The group advocates dividing the predominately Muslim northern states from the Christian southern states, a similar predicament to the recent division of Sudan.
As the US’ Africa Command (Africom) begins to gain a foothold into the continent with its troops officially present in Eritrea and Uganda in an effort to maintain security and remove other theocratic religious groups such as the Lord’s Resistance Army, the sectarian violence in Nigeria provides a convenient pretext for military intervention in the continuing resource war.
For further insight into this theory, it is interesting to note that United States Army War College in Carlisle, Pennsylvania, conducted a series of African war game scenarios in preparation for the Pentagon’s expansion of Africom under the Obama Administration.
In the presence of US State Department Officials, employees from The Rand Corporation and Israeli military personnel, a military exercise was undertaken, which tested how Africom would respond to a disintegrating Nigeria on the verge of collapse amid civil war.
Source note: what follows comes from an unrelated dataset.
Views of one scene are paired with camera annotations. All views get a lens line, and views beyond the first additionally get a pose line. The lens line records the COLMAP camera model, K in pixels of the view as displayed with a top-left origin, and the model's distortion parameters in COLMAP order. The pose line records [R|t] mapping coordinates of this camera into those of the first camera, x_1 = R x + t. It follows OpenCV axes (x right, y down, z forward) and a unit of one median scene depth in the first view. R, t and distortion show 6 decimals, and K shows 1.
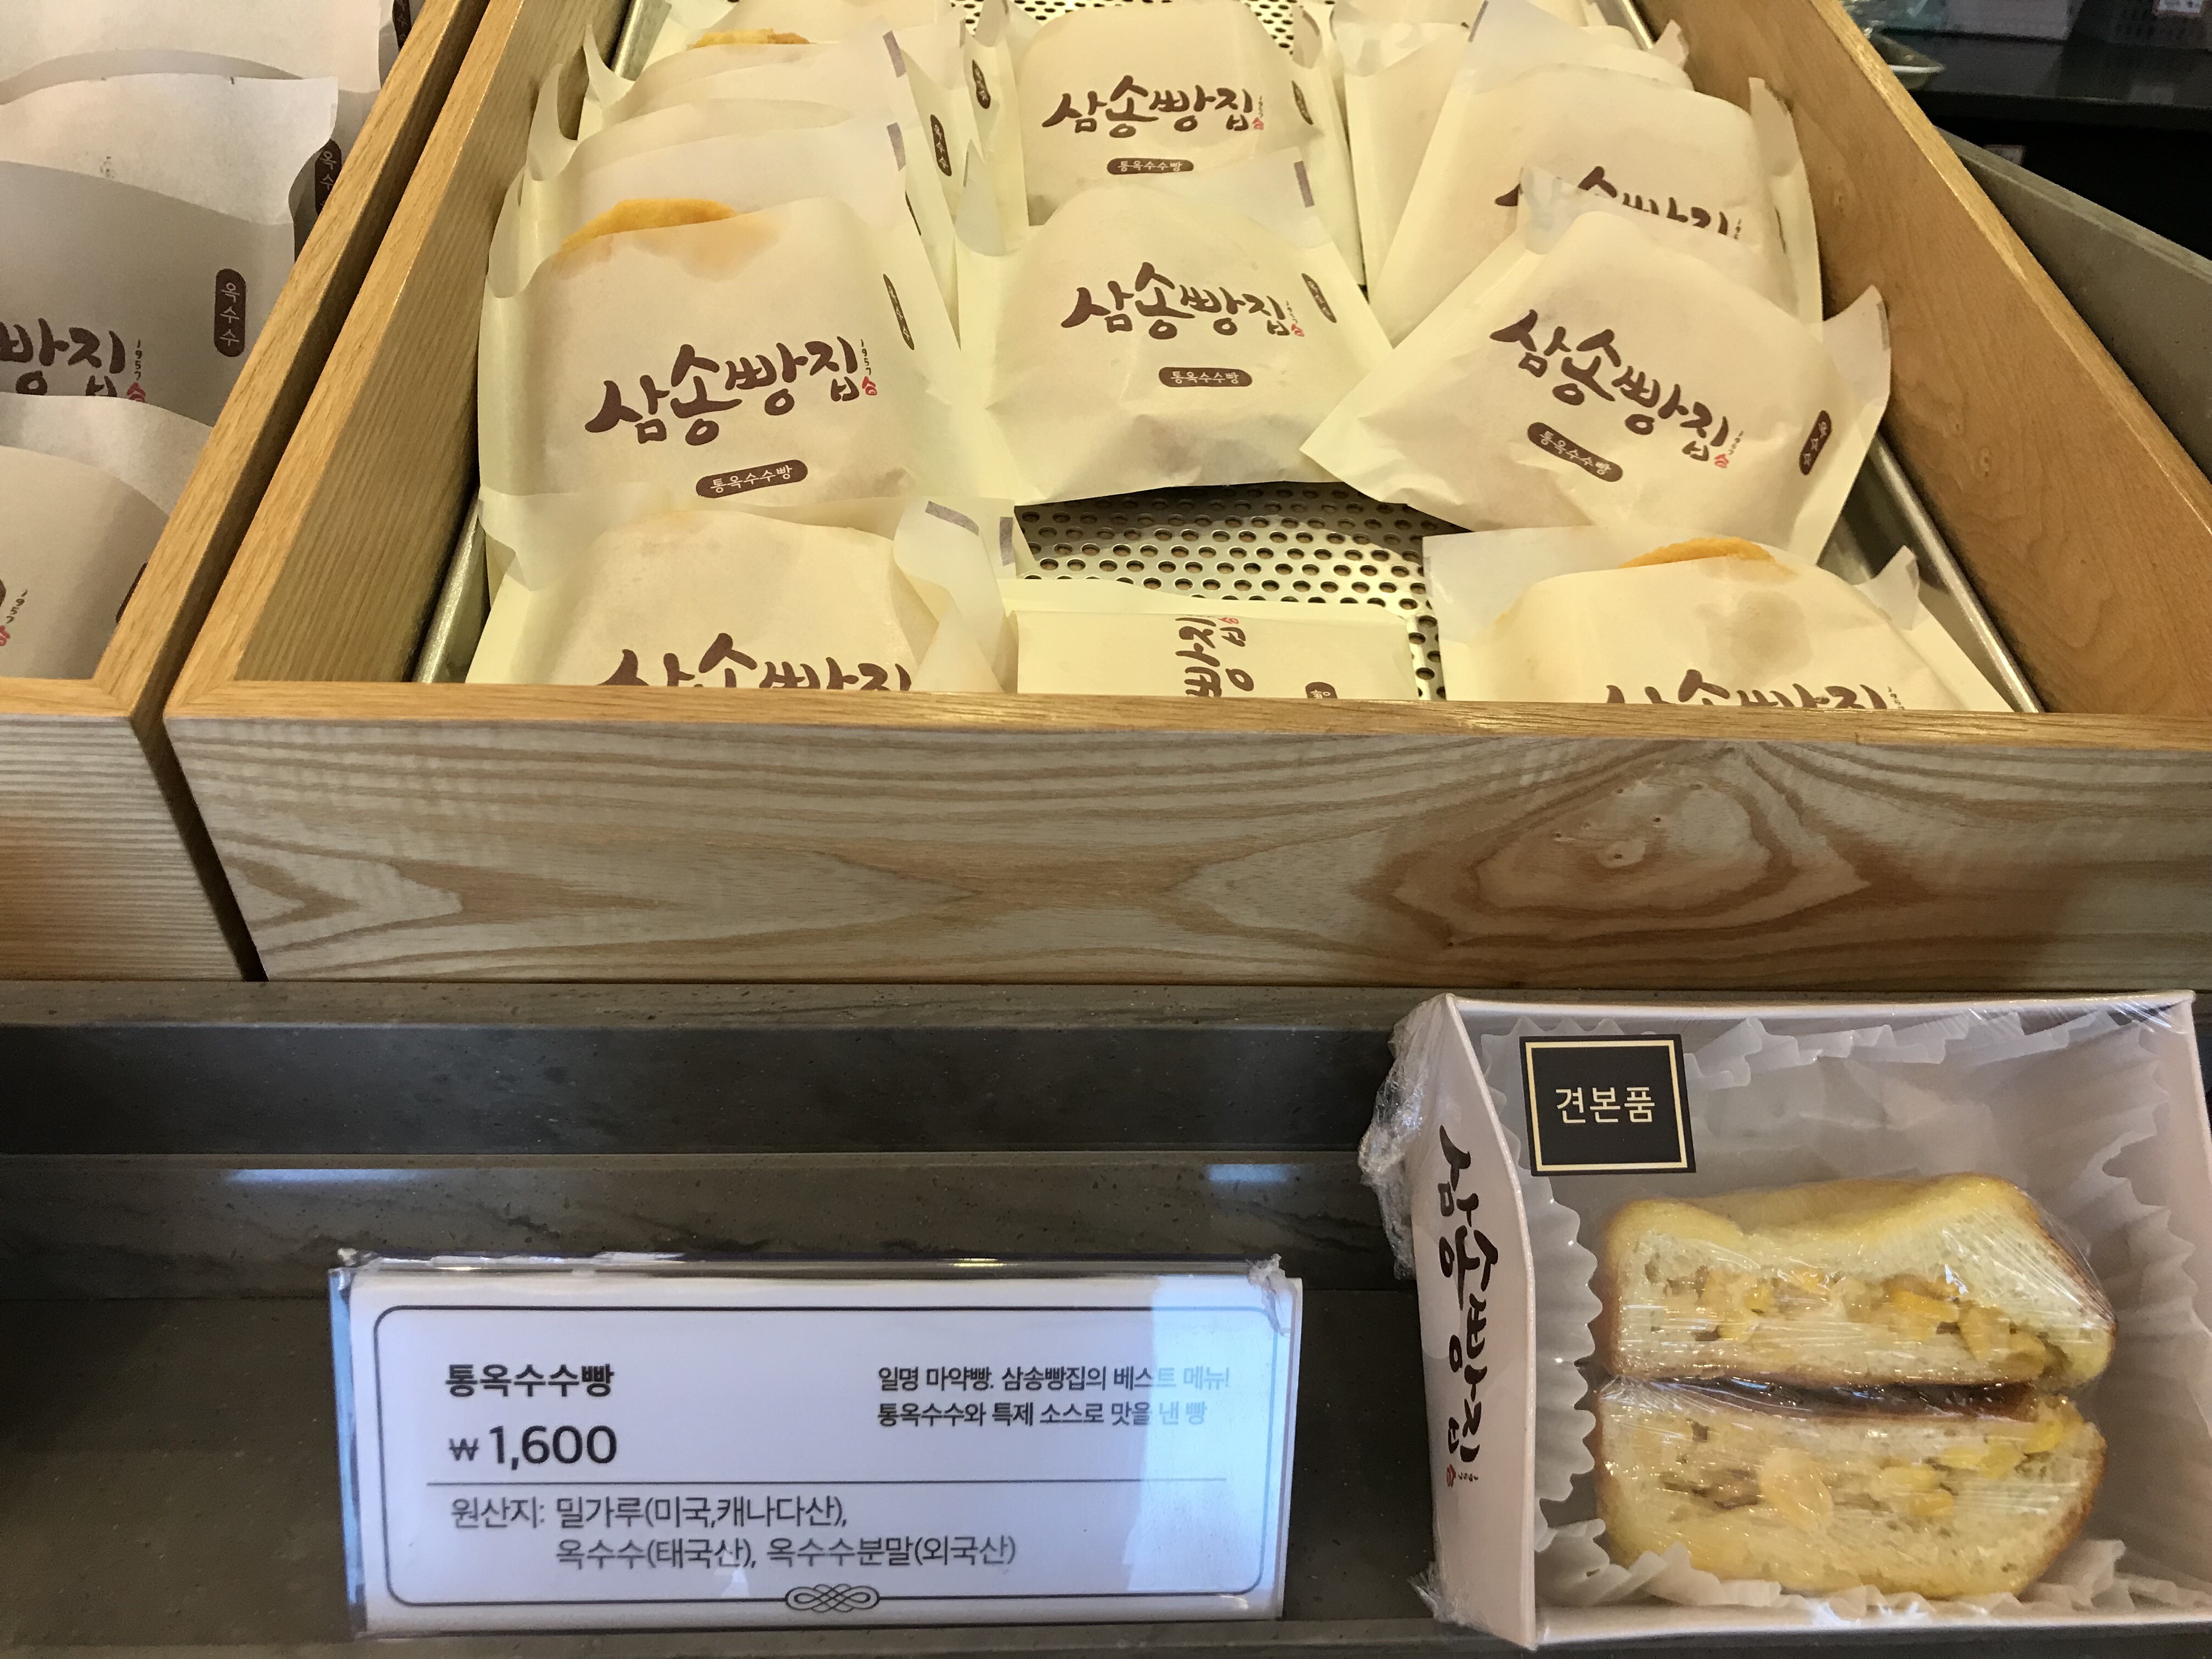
lens RADIAL K [[1810.1, 0, 1108.6], [0, 1810.1, 818.9], [0, 0, 1]] dist [0.005337, 0.031454]
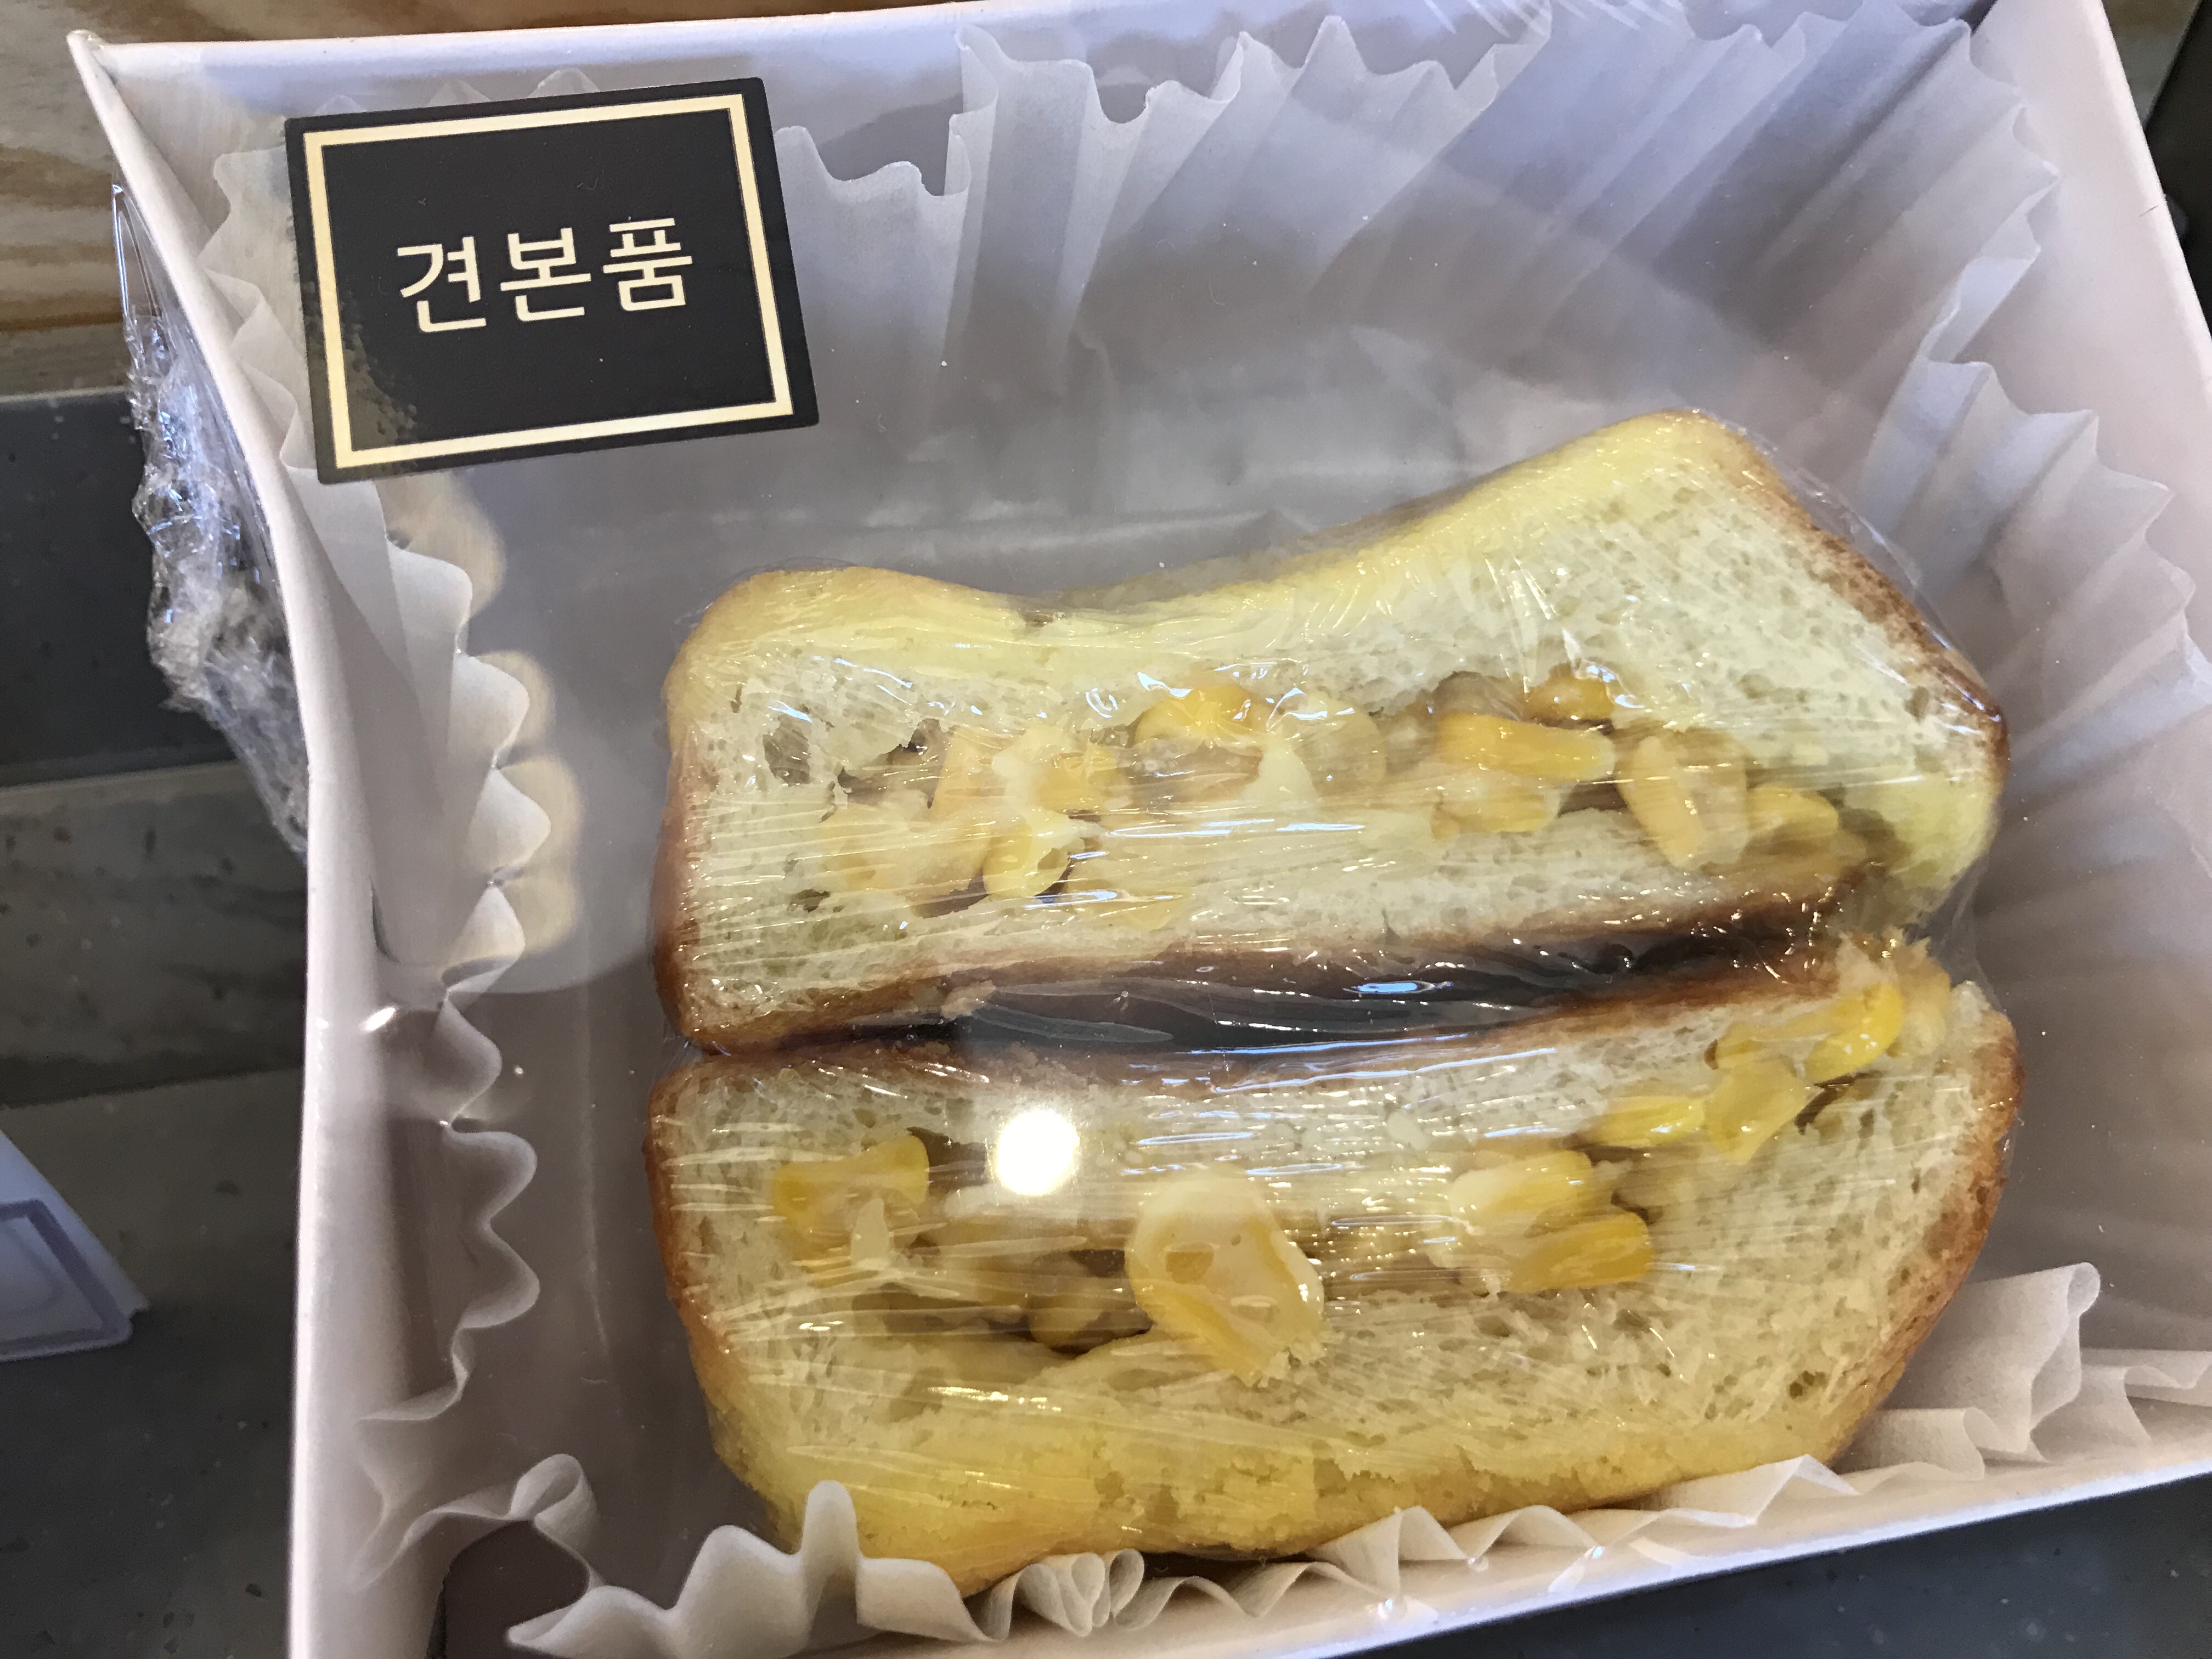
lens RADIAL K [[1810.1, 0, 1101.0], [0, 1810.1, 836.7], [0, 0, 1]] dist [0.005337, 0.031454]
pose [[0.986853, -0.139425, 0.081740, 0.333520], [0.136519, 0.989824, 0.040144, 0.262955], [-0.086505, -0.028457, 0.995845, 0.640762]]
The scenario envisioned rebel factions vying for control of the Niger Delta oil fields (the source of one of America’s top oil imports), which would potentially be secured by some 20 000 US troops if a US-friendly coup failed to take place.
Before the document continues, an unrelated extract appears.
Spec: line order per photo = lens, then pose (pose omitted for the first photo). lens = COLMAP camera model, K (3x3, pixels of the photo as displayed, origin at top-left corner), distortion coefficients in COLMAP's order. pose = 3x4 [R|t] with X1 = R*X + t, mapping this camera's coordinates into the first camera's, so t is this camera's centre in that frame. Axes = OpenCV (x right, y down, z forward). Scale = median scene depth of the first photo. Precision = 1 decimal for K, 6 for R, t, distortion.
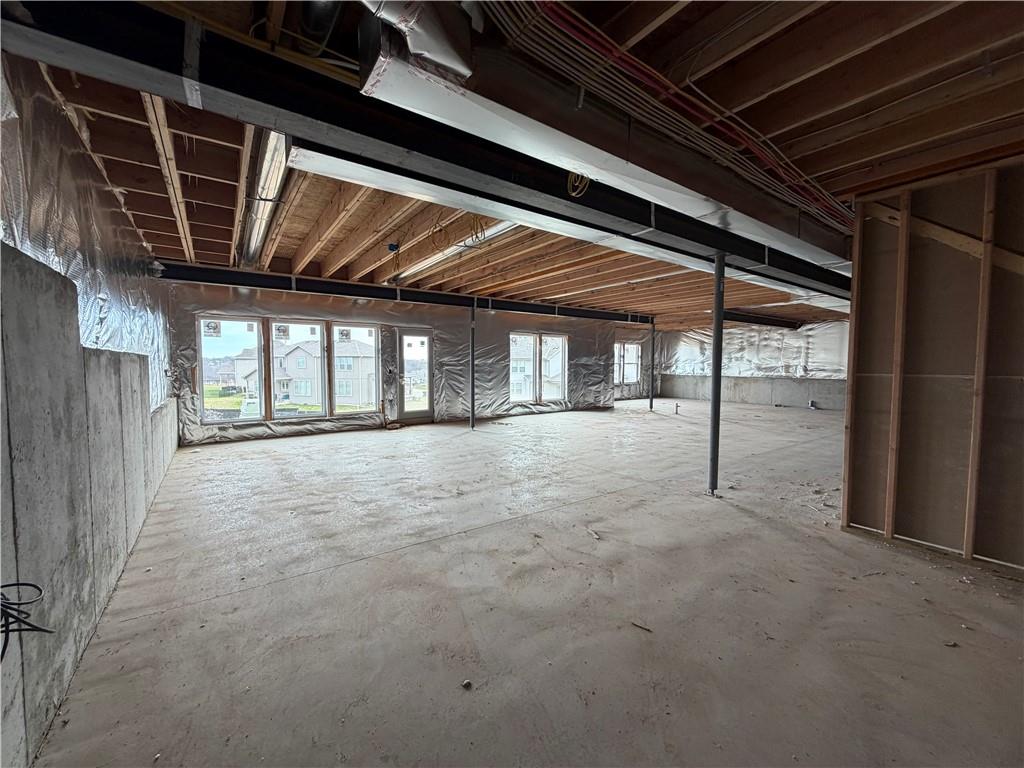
lens RADIAL K [[409.9, 0, 512.0], [0, 409.9, 384.0], [0, 0, 1]] dist [0.000496, 0.000149]
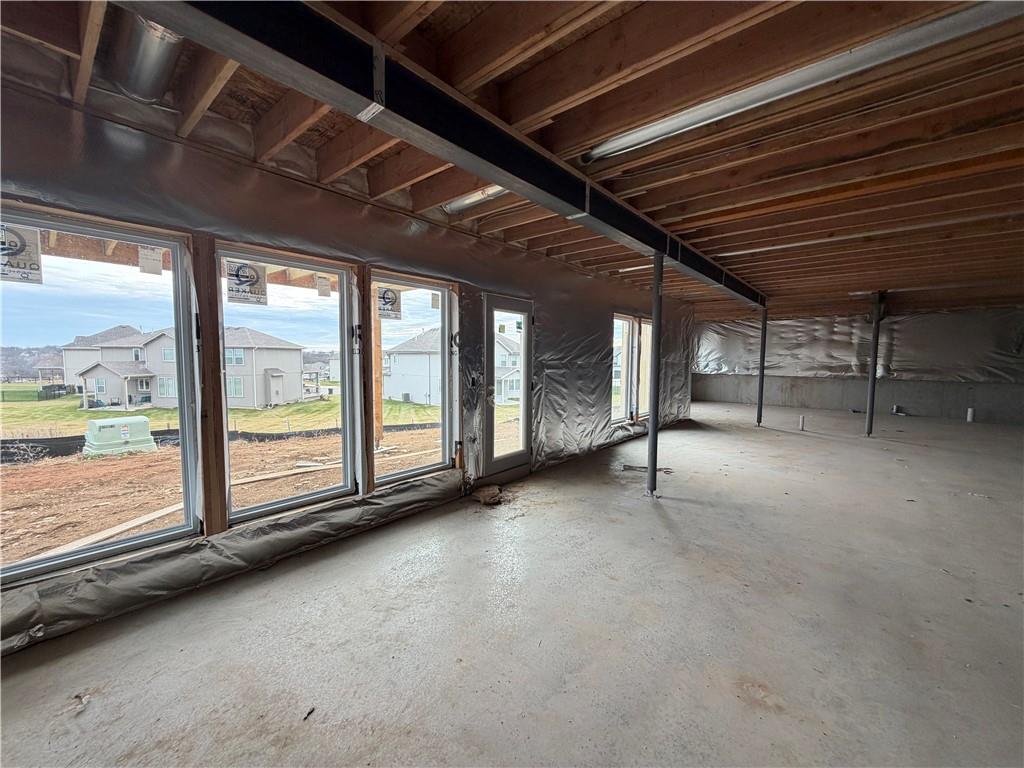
lens RADIAL K [[408.0, 0, 510.5], [0, 408.0, 384.8], [0, 0, 1]] dist [-0.000135, 0.000288]
pose [[0.971693, -0.011556, 0.235965, -0.316267], [0.006989, 0.999772, 0.020180, -0.031220], [-0.236144, -0.017960, 0.971552, 0.442229]]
The US apparently carries out such studies as a matter of routine. The Southern Times has in the past published how Professor David P Fidler of the Centre on American and Global Security at Indiana University, and at least eight US Army lawyers, studied options for military intervention in Zimbabwe under “Operation Shumba” in 2007 — when the country had a general election the following year.
They submitted their report to the National Security Council on December 14, 2007.) At a Press conference at the House Armed Services Committee on March 13, 2008, Africom Commander, General William Ward, then went on to brazenly state the priority issue of America’s growing dependence on African oil would be furthered by Africom operating under the principle theatre-goal of “combating terrorism”.
At an Africom conference held at Fort McNair on February 18, 2008, Vice Admiral Robert T Moeller openly declared the free flow of natural resources from Africa to the global market”, before citing China’s increasing presence in the region as challenging to American interests. After the unwarranted snatch-and-grab regime change conducted in Libya, nurturing economic destabilisation, civil unrest and sectarian conflict in Nigeria is an ultimately tangible effort to secure Africa’s second-largest oil reserves.
During the pillage of Libya, its SFW accounts worth over US$1,2 billion were frozen and essentially absorbed by Franco-Anglo-American powers; it would be realistic to assume that much the same would occur if Nigeria failed to comply with Western interests. While agents of foreign capital have already infiltrated its government, there is little doubt that Nigeria will become a new front in the War on Terror.